Disadvantages and Adverse Effects

  • The viral particles themselves will cause an immune response, but it is delayed and less intense than a first generation adenovirus.
  • Viral particles can be neutralized by the host immune response.
  • Transient expression of the transgene due to lack of integration into the host genome. .
  • Helper virus contamination is present in every preparation.  Every batch is tested for the contamination level.  The helper virus is a first generation adenovirus that does not express any transgenes, but does express viral proteins.

Producing New Helper Dependent Adenoviral Vector from a Shuttle Plasmid

Cloning of GOI into HDAd5 backbone, Transfection, amplification, purification and titer

Shuttle

A cloning/expression shuttle vector is provided free of charge except for shipping after a Material Transfer Agreement is signed. 

Sample Required

30μg of Adenovirus plasmid expressing the gene of interest at a concentration greater than 0.25μg/μl.

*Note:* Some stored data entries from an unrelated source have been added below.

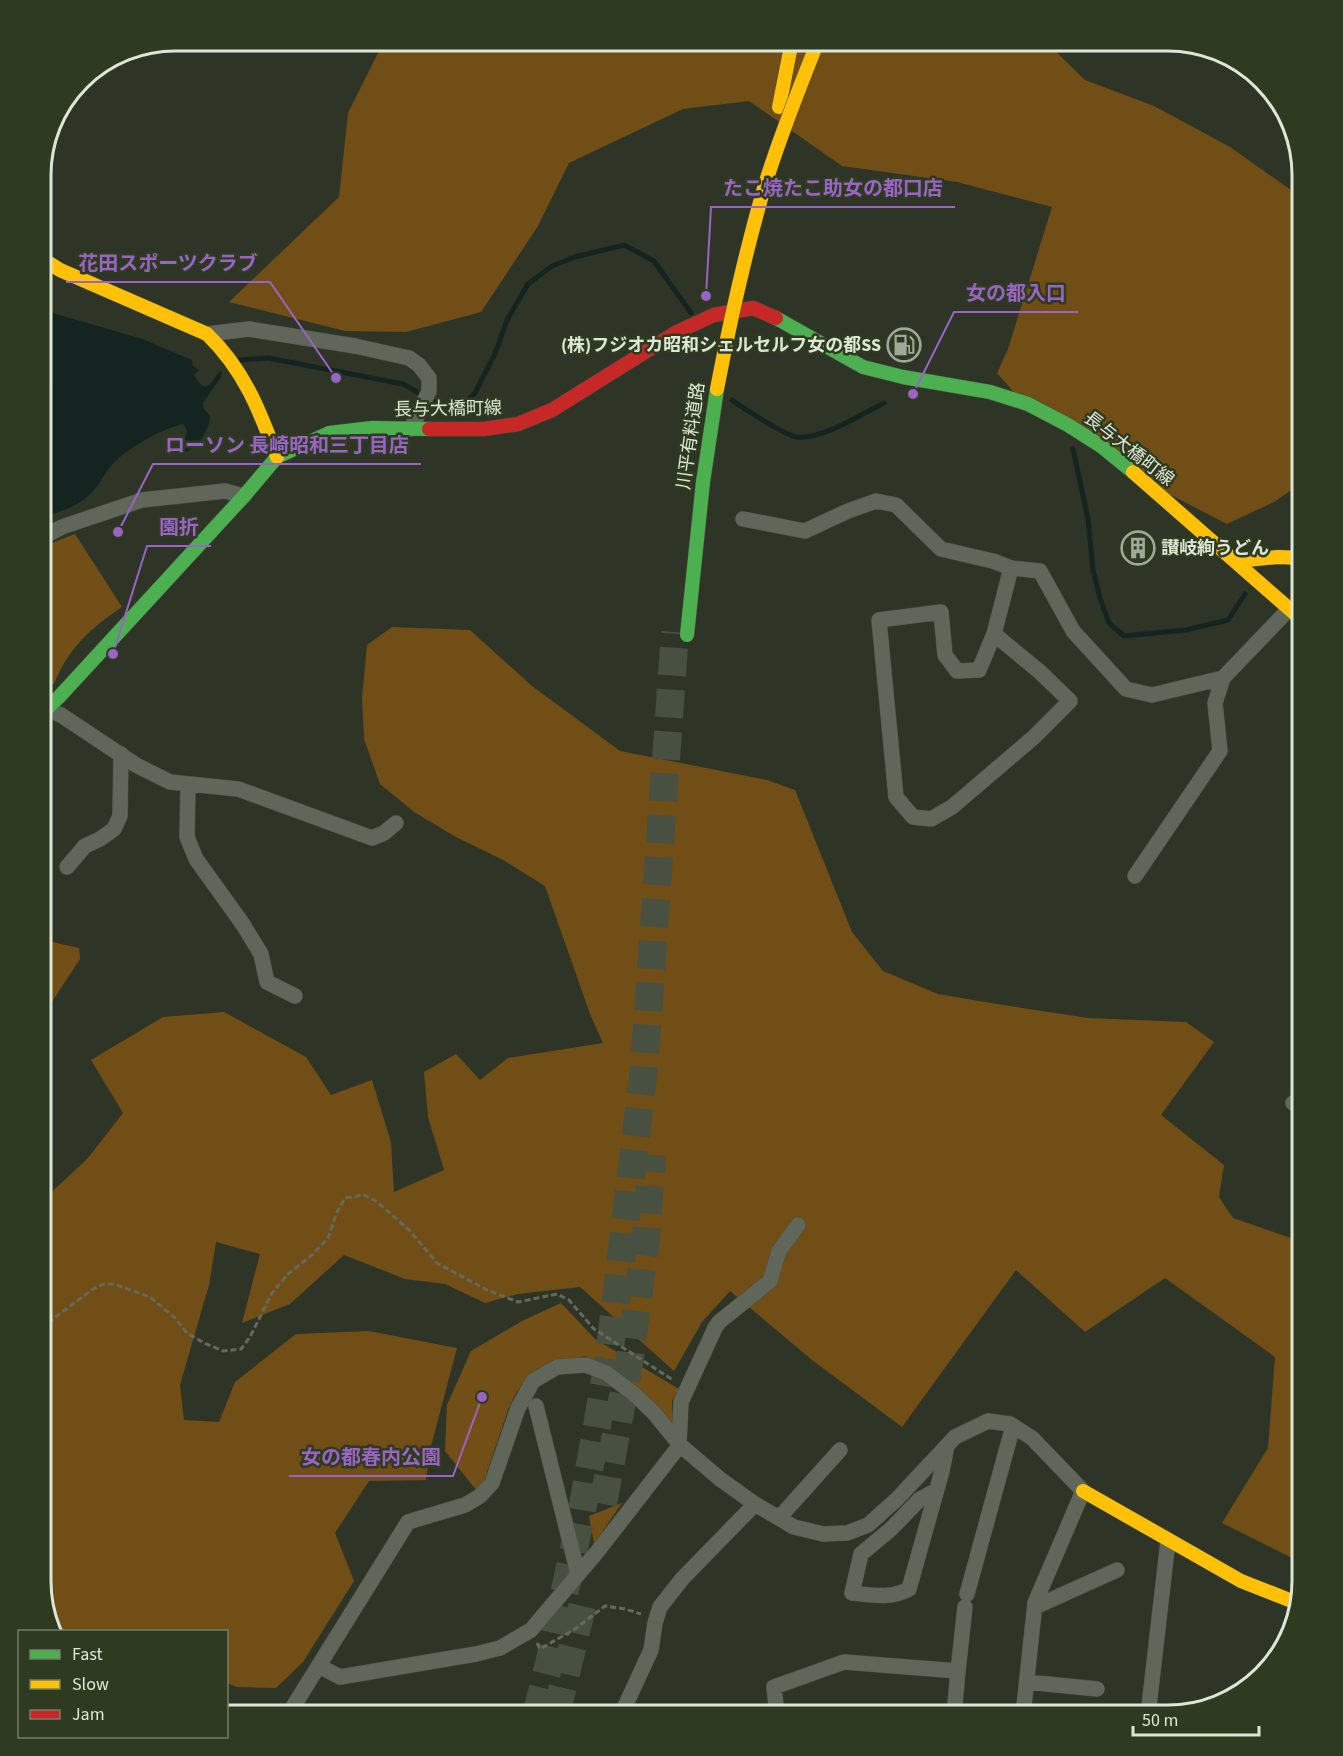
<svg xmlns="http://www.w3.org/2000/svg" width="1343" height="1756" font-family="'Source Sans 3','Noto Sans JP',sans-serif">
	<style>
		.green { fill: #724f17 }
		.forest { fill: #714e15 }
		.water { fill: #142421 }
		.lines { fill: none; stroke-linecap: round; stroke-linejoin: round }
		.stream { stroke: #142421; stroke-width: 5 }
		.highway-tunnel { stroke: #485041; stroke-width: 28; stroke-dasharray: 28 14; stroke-linecap: butt }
		.street-casing { stroke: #4a5043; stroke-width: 16 }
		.fast-casing { stroke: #4a5043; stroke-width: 15 }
		.slow-casing { stroke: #4a5043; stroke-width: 15 }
		.jam-casing { stroke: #4a5043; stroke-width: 15 }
		.path { stroke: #64695e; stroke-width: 3; stroke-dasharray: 6 3; stroke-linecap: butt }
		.street { stroke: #60675a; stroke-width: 15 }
		.fast { stroke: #4caf50; stroke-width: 14 }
		.slow { stroke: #ffc107; stroke-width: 14 }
		.jam { stroke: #c62828; stroke-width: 14 }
		.fast-bridge-casing { stroke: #4a5043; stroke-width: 15; stroke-linecap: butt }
		.slow-bridge-casing { stroke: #4a5043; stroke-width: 15; stroke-linecap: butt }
		.fast-bridge { stroke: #4caf50; stroke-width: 14 }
		.slow-bridge { stroke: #ffc107; stroke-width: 14 }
		.labels { text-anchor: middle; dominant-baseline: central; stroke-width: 5; stroke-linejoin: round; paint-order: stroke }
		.poi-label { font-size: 18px; font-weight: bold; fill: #dee6d6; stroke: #2e3b21; text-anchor: end }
		.street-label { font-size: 18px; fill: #dee6d6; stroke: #2e3b21 }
		.rim { fill: none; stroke: #dee6d6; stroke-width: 3 }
		.leader { fill: none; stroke: #9964c6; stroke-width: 2 }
		.callout-dot { fill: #9964c6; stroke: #2e3b21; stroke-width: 2 }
		.callout-label { font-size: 20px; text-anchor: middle; font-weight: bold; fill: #9964c6; stroke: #2e3b21; stroke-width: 5; stroke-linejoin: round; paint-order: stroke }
	</style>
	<rect width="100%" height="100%" fill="#2e3527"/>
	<!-- green -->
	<path class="green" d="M75,534L122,607C90,629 69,647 54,684L46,681L41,667V547Z
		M52,942L79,948L80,959L44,1014L41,1015V970Z
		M561,1303L595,1339L679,1389L672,1401L673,1425L620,1371L585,1356L530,1375L516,1393L508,1410L484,1481L477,1491L445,1451L447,1405L471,1351L522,1321Z
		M622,1503L594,1544L589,1516Z"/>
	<!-- forest -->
	<path class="forest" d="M384,41H1045L1085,80L1154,106L1230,147L1302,198V483L1274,502L1227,524L1165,492L1025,405L997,373L1008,349L1052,207L957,182L842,166L749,101L683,109L569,163L538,226L481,312L406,332L345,331L229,302L339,197L348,113Z
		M392,627L470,630L532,686L620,751L767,780L795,790L852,932L883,971L938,994L997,1004L1088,1018L1186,1022L1214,1042L1161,1115L1224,1165L1219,1197L1233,1218L1302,1242V1563L1222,1523L1268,1448L1275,1357L1165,1278L1085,1332L1016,1270L902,1427L812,1360L730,1291L702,1322L674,1371L580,1287L518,1294L485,1303L445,1284L405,1279L344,1255L290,1304L242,1323L260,1254L216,1242L209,1285L180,1385L184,1420L219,1422L235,1382L296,1334L369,1331L457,1348L431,1446L426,1480L369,1481L335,1533L354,1581L303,1662L276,1688L237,1687L227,1683L226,1632L56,1631L41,1581V1202L88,1158L123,1113L91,1060L163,1017L224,1012L306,1057L331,1095L372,1080L391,1142L394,1192L444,1170L428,1117L424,1072L456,1054L480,1080L508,1058L603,1043L590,1014L545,886L503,860L456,837L414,812L380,784L364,739L362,698L367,645Z"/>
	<!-- water -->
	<path class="water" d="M41,306L56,314L142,339L192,360L193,366L199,370L194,375L199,383L205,387L210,384L220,371H222L221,377L203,403L204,409L210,416C210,429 197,449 184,453L182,449L187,431L183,424C163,428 124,450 111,466C102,476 99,487 88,496C77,507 60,511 46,517L41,512Z"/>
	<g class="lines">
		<!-- stream -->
		<path class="stream" d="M240,360L268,358L403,384L442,406L461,407L475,393L495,354L507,320L528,284L552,266L575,257L624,245L654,261L691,313
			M732,400C743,408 786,436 797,437C821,440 862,414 884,403
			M1073,449L1088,519L1093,570L1100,598L1109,623L1124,636L1186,630L1228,620L1245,594"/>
		<!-- highway-tunnel -->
		<path class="highway-tunnel" d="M603,1504L629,1364L646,1238L652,1155
			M536,1715L549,1664L581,1516L609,1357L644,1069L675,632
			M556,1715L585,1594"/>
		<!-- street casing -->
		<g class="street-casing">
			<path id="street" d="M207,334L249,329L355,346L409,358L419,365L429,378V391L411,429
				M743,519L805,531L848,511L876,501L896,505L941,549L993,561L1011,568L1040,571L1073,631L1126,689L1152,695L1223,678
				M41,538L62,527L142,500L225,491L244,496
				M941,612L945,655L957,671L979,670L994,634L1040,672L1070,701L1034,737L952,807L931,819L913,817L896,797L879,620Z
				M994,634L1011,568
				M41,695L46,709L61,715L136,765L170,782L238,789L372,838L384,833L396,823
				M188,784L187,837L196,859L242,923L261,954L267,982L295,996
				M67,867L85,846L100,839L114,829L120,816L121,754
				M1135,876L1220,751L1215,703L1223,678L1290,608
				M1293,1103L1302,1099
				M536,1406L578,1574
				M679,1444L681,1402L715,1328L719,1322L770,1281L779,1251L798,1225
				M935,1491L920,1499L891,1529L861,1554L852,1593C872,1595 891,1599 909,1589L942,1471L947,1446
				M779,1518L840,1450
				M967,1594L1013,1426
				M1035,1607L1117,1570
				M319,1666L340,1677L476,1654L500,1648L531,1630L597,1552L680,1445
				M958,1671L965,1607
				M1027,1682L1097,1689
				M288,1715L408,1522L465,1505L480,1496L492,1483L518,1408L533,1381L557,1367L586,1365L606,1373L633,1393L654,1413L680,1445L720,1479L755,1504L794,1527L823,1534L847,1533L868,1525L897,1499L955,1437L988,1421L1010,1424L1032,1438L1083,1491L1035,1603L1023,1715
				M621,1715L651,1650L655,1623L660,1607L682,1579L755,1504
				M777,1715L774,1687L844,1662L958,1671L954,1715
				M1148,1715L1168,1541"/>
		</g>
		<!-- fast casing -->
		<g class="fast-casing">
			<path id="fast" d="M776,318L863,367L903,377L990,392L1028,404L1068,425L1101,446L1133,472
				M41,714L59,697L244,496L277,457L329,433L372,428L429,429"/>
		</g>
		<!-- slow casing -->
		<g class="slow-casing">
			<path id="slow" d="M779,107L792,41
				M41,258L60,270L207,334C244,370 259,409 277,457
				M1133,472L1302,620
				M1236,561L1278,557L1302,558
				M1083,1491L1241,1581L1297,1603"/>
		</g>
		<!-- jam casing -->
		<g class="jam-casing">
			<path id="jam" d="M429,429H484L518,424L552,410L677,332L714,315L753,308L776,318"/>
		</g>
		<!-- path -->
		<path class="path" d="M41,1328L93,1289L104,1284H114L150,1297L175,1318L187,1333L204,1343L223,1351L241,1349L250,1337L272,1293L288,1274L312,1255L328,1238L337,1212L345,1198L364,1195L376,1201L409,1230L437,1263L487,1290L518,1302L557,1294L569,1300L594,1329L673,1380
			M537,1643L540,1649L575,1629L605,1606L625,1609L641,1614"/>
		<!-- street -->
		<use href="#street" class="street"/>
		<!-- fast -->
		<use href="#fast" class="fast"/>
		<!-- slow -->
		<use href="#slow" class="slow"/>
		<!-- jam -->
		<use href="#jam" class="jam"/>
		<!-- fast-bridge casing -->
		<g class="fast-bridge-casing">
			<path id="fast-bridge" d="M687,635L703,482L717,389"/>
		</g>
		<!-- slow-bridge casing -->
		<g class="slow-bridge-casing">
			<path id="slow-bridge" d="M717,389C730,321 745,254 764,188C779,138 799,89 818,41"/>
		</g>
		<!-- fast-bridge -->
		<use href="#fast-bridge" class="fast-bridge"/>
		<!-- slow-bridge -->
		<use href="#slow-bridge" class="slow-bridge"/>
	</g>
	<!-- icons -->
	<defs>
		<g id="fuel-ring" transform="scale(1.725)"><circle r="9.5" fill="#2e3b21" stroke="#a0a899" stroke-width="1.5"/><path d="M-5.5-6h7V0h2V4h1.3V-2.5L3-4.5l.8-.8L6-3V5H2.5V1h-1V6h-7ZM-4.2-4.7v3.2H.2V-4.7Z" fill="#a0a899"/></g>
		<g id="building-ring" transform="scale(1.725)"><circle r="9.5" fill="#2e3b21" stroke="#a0a899" stroke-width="1.5"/><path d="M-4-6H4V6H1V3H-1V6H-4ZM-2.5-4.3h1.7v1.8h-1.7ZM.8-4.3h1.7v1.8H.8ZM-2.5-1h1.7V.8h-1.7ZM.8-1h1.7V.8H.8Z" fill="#a0a899"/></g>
	</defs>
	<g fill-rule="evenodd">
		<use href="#fuel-ring" x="904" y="345"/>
		<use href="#building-ring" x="1138" y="548"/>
	</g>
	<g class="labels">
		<!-- poi labels -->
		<g class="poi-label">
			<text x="881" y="345">(株)フジオカ昭和シェルセルフ女の都SS</text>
			<text x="1161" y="548" text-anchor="start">讃岐絢うどん</text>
		</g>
		<!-- street labels -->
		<g class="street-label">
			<text transform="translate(448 409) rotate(-1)">長与大橋町線</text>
			<text transform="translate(691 436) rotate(-82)">川平有料道路</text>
			<text transform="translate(1129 449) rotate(38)">長与大橋町線</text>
		</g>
	</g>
	<!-- crop -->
	<path d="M0 0H1343V1756H0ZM175 51H1168A124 124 0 0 1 1292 175V1581A124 124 0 0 1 1168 1705H175A124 124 0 0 1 51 1581V175A124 124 0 0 1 175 51Z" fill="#2e3b21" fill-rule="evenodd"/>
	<path class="rim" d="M175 51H1168A124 124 0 0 1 1292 175V1581A124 124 0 0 1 1168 1705H175A124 124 0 0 1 51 1581V175A124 124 0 0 1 175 51Z"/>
	<!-- callouts -->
	<path class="leader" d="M706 296L711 207H955M336 378L270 282H66M913 394L954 312H1078M118 532L153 464H421M113 654L147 546H211M482 1397L453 1476H289"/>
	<g class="callout-dot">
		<circle cx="706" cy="296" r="6"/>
		<circle cx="336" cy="378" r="6"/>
		<circle cx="913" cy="394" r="6"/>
		<circle cx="118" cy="532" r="6"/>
		<circle cx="113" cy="654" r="6"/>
		<circle cx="482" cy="1397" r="6"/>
	</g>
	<g class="callout-label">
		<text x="833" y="195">たこ焼たこ助女の都口店</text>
		<text x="168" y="270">花田スポーツクラブ</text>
		<text x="1016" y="300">女の都入口</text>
		<text x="287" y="452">ローソン 長崎昭和三丁目店</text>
		<text x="179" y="534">園折</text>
		<text x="371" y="1464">女の都春内公園</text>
	</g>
	<!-- legend -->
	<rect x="18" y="1630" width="210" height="108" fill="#2e3b21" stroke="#747f69" stroke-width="1.5"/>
	<rect x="30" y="1650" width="30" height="9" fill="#4caf50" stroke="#747f69" stroke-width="1.5"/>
	<text x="72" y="1660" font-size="18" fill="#dee6d6">Fast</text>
	<rect x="30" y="1680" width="30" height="9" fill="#ffc107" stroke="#747f69" stroke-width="1.5"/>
	<text x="72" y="1690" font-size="18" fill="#dee6d6">Slow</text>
	<rect x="30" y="1710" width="30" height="9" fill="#c62828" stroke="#747f69" stroke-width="1.5"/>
	<text x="72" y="1720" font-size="18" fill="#dee6d6">Jam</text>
	<!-- scale -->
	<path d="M1133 1726v9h126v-9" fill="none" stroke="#dee6d6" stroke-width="3"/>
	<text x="1142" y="1726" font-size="18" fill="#dee6d6" stroke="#2e3b21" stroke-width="4.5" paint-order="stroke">50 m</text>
</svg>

We also require a sequence, map, and specific gene of interest information in accordance with our biosafety protocols.

Timeline

10-14 weeks from the time the plasmid is received.

Service Details

  • Cloning of GOI cassette into the appropriate HDAd5 backbone plasmid
  • Transfection and recombination
  • Large-scale amplification
  • Purification
  • With every new lot an infectious titer (infectous genome units igu/ml) is provided.
  • Each lot is checked for wild-type virus contamination (RCA) and helper virus contamination.

Material Provided

1 ml of virus in a 1mL aliquot at a concentration of at least 1x1010 pfu/ml.

Vehicle

Adenovirus vectors are re-suspended in A 195 buffer (see reference below).

Cost

CsCl banding: $2,734 per construct (plus shipping and handling)

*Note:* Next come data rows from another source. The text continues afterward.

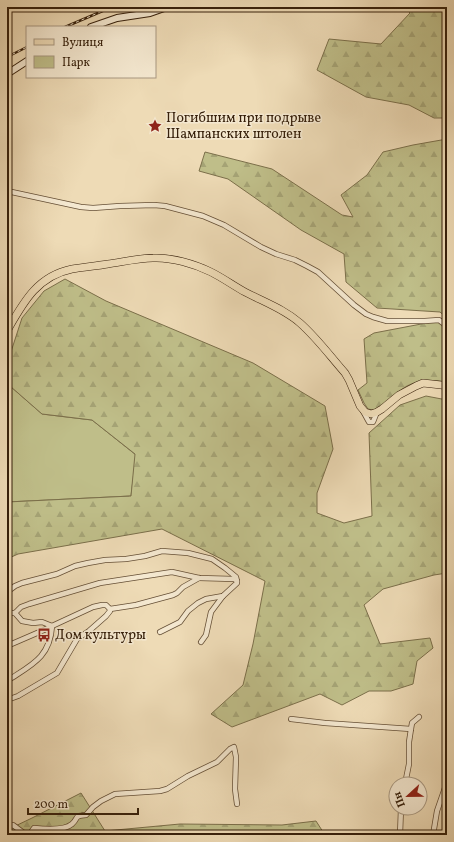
<svg xmlns="http://www.w3.org/2000/svg" width="454" height="842" font-family="Vollkorn,serif">
	<defs>
		<pattern id="forest-firs" width="22" height="20" patternUnits="userSpaceOnUse"><rect width="22" height="20" fill="#bfbe89"/><path d="M5 1l3.5 6h-7zM16 11l3.5 6h-7z" fill="#a5a375"/></pattern>
	</defs>
	<rect width="100%" height="100%" fill="#eedbb6"/>
	<filter id="stains"><feTurbulence type="fractalNoise" baseFrequency=".005" numOctaves="4"/><feColorMatrix values="0 0 0 0 .2 0 0 0 0 .09 0 0 0 0 .02 0 0 0 .5 -.17"/></filter>
	<radialGradient id="worn" r=".72"><stop offset=".6" stop-color="#630" stop-opacity="0"/><stop offset="1" stop-color="#630" stop-opacity=".3"/></radialGradient>
	<!-- green -->
	<path fill="#bfbe89" stroke="#7b6f4a" d="M10,386L42,414L92,420L136,455L131,496L7,502V387Z"/>
	<!-- forest -->
	<g fill="url(#forest-firs)" stroke="#7b6f4a">
		<path d="M405,7H447V118H434L409,105L366,97L317,70L329,39L381,44L410,13Z"/>
		<path d="M447,139V318L440,312L377,308L346,282L344,254L301,230L228,179L199,171L205,152L272,169L342,215L353,217L341,195L367,175L383,152L413,145Z"/>
		<path d="M65,279L106,301L253,363L325,406L333,449L317,493V513L344,523L372,516L369,433L400,405L426,396L447,400V573L434,575L383,589L364,605L380,644L430,638L433,648L417,661L413,684L391,691H369L342,705L320,694L232,727L211,714L243,685L253,644L265,581L162,529L18,554L7,559V502L131,496L135,454L92,420L42,414L10,386L7,364L22,318L44,291Z"/>
		<path d="M437,321L447,328V382C433,380 420,379 407,386C393,393 386,414 368,409L364,403L358,390L367,383L364,339L374,333Z"/>
		<path d="M81,793L105,831L180,824L282,825L316,821L325,835H7V830L32,818Z"/>
	</g>
	<g fill="none" stroke-linecap="round" stroke-linejoin="round">
		<!-- street casing -->
		<g stroke="#654f36" stroke-width="6">
			<g id="street">
				<path d="M7,191L81,207L93,208L120,206L154,205L165,206L203,216L224,225L261,247L276,254L295,260L307,266L318,272L354,305L366,314L373,317L387,321H425L439,320L447,326"/>
				<path d="M363,411L369,422H373L377,412"/>
				<path d="M11,589L15,586L22,583L57,574L75,566L88,563L105,560L126,559L145,556L162,551L188,553L212,559L225,568L236,577L237,581"/>
				<path d="M7,613H15L21,607L29,604L100,583L172,572L199,578L234,579L237,581V583L223,596L206,599L198,603L188,611L180,622L160,632"/>
				<path d="M15,613L22,621L33,623L42,622L52,626"/>
				<path d="M201,642L206,635L211,612L223,596"/>
				<path d="M7,646L44,630L52,626L93,607L102,605H106L110,609L136,605L173,595L177,593L183,587L199,578"/>
				<path d="M7,681C31,665 50,658 52,626"/>
				<path d="M7,700L18,696L57,673L77,639L89,631L106,616L110,611V609"/>
				<path d="M291,719L325,723L411,729"/>
				<path d="M405,784L409,764V742L411,729L412,723L419,717"/>
				<path d="M7,827L13,825L25,834L29,835L34,828C44,829 64,831 72,824C79,818 73,816 86,815L93,807L101,801L115,794L160,791L167,789L188,776L217,762L230,749L234,747L236,757L235,789L237,804"/>
				<path d="M327,835H328"/>
				<path d="M400,835L401,808"/>
				<path d="M433,835L437,811L447,782"/>
			</g>
		</g>
		<!-- secondary casing -->
		<g stroke="#37200b" stroke-width="8">
			<g id="secondary">
				<path d="M91,27L117,18L150,13L167,7"/>
				<path d="M7,74L27,61"/>
			</g>
		</g>
		<!-- primary casing -->
		<g stroke="#37200b" stroke-width="8">
			<path id="primary" d="M7,331C23,303 37,276 72,269C84,267 96,266 108,264C122,262 139,258 153,258C171,257 195,264 211,272C223,278 234,286 245,292C264,302 284,309 300,323C317,338 330,356 345,373L349,380L360,406L365,412L371,414L377,412L382,409L399,395L416,386L423,383L441,385L447,386"/>
		</g>
		<!-- street -->
		<use href="#street" stroke="#f4e8d0" stroke-width="4.5"/>
		<!-- secondary -->
		<use href="#secondary" stroke="#f4e8d0" stroke-width="6"/>
		<!-- primary -->
		<use href="#primary" stroke="#eedbb6" stroke-width="7"/>
		<!-- rail casing -->
		<g stroke="#37200b" stroke-width="2.5">
			<g id="rail">
				<path d="M65,27L112,7"/>
				<path d="M7,57L27,47"/>
			</g>
		</g>
		<!-- rail -->
		<use href="#rail" stroke="#f4e8d0" stroke-width="1" stroke-dasharray="3" stroke-linecap="butt"/>
	</g>
	<!-- icons -->
	<defs>
		<g id="sight-bare" transform="scale(1.08)"><path d="M0-6L1.8-2.2L6-1.7L2.9 1.2L3.7 5.4L0 3.3L-3.7 5.4L-2.9 1.2L-6-1.7L-1.8-2.2Z" fill="#8f2418" stroke="#f4e8d0" stroke-width="2.5" paint-order="stroke"/></g>
		<g id="bus-bare" transform="scale(1.08)"><path d="M-5-6H5V4H4V6H2V4H-2V6H-4V4H-5ZM-3.5-4V0h7V-4ZM-3.5 1.2v1.5H-2V1.2ZM2 1.2v1.5H3.5V1.2Z" fill="#8f2418" stroke="#f4e8d0" stroke-width="2.5" paint-order="stroke"/></g>
	</defs>
	<g fill-rule="evenodd">
		<use href="#sight-bare" x="155" y="126"/>
		<use href="#bus-bare" x="44" y="635"/>
	</g>
	<g text-anchor="middle" dominant-baseline="central" stroke-width="3" stroke-linejoin="round" paint-order="stroke">
		<!-- poi labels -->
		<g font-size="14" fill="#37200b" stroke="#f4e8d0" text-anchor="start">
			<text x="166" y="118">Погибшим при подрыве<tspan x="166" dy="16">Шампанских штолен</tspan></text>
			<text x="55" y="635">Дом культуры</text>
		</g>
	</g>
	<!-- margin -->
	<rect width="454" height="842" fill="none" stroke="#eedbb6" stroke-width="24"/>
	<rect x="8" y="8" width="438" height="826" fill="none" stroke="#37200b" stroke-width="2"/>
	<rect x="12" y="12" width="430" height="818" fill="none" stroke="#37200b"/>
	<!-- legend -->
	<rect x="26" y="26" width="130" height="52" fill="#f4e8d0" stroke="#a89881"/>
	<rect x="34" y="39" width="20" height="6" fill="#eedbb6" stroke="#a89881"/>
	<text x="62" y="46" font-size="12" fill="#37200b">Вулиця</text>
	<rect x="34" y="56" width="20" height="12" fill="#bfbe89" stroke="#a89881"/>
	<text x="62" y="66" font-size="12" fill="#37200b">Парк</text>
	<!-- north arrow -->
	<g transform="translate(408 796) rotate(248)"><circle r="19" fill="#f4e8d0" stroke="#a89881"/>
	<path d="M0-3L7 15L0 10L-7 15Z" fill="#8f2418"/>
	<text y="-6" font-size="11" font-weight="bold" text-anchor="middle" fill="#37200b">Пн</text>
	</g>
	<!-- scale -->
	<path d="M28 808v6h110v-6" fill="none" stroke="#37200b" stroke-width="2"/>
	<text x="34" y="808" font-size="12" fill="#37200b" stroke="#f4e8d0" stroke-width="3" paint-order="stroke">200 m</text>
	<rect width="100%" height="100%" filter="url(#stains)"/>
	<rect width="100%" height="100%" fill="url(#worn)"/>
</svg>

Additional 1ml aliquots can be purchased at $1051 per ml. These may take 8-10 weeks for a new prep to be made.

References

A195 Buffer: Evans RK, Nawrocki DK, Isopi LA, Williams DM, Casimiro DR, Chin S, Chen M, Zhu DM, Shiver JW, Volkin DB. Development of stable liquid formulations for adenovirus-based vaccines. J Pharm Sci. 2004 Oct;93(10):2458-75.·         

Despite best efforts, some genes of interest may confer cellular toxicity that results in lower vector titers. We will notify investigators of progress and problems and discuss the next step if problems are noted.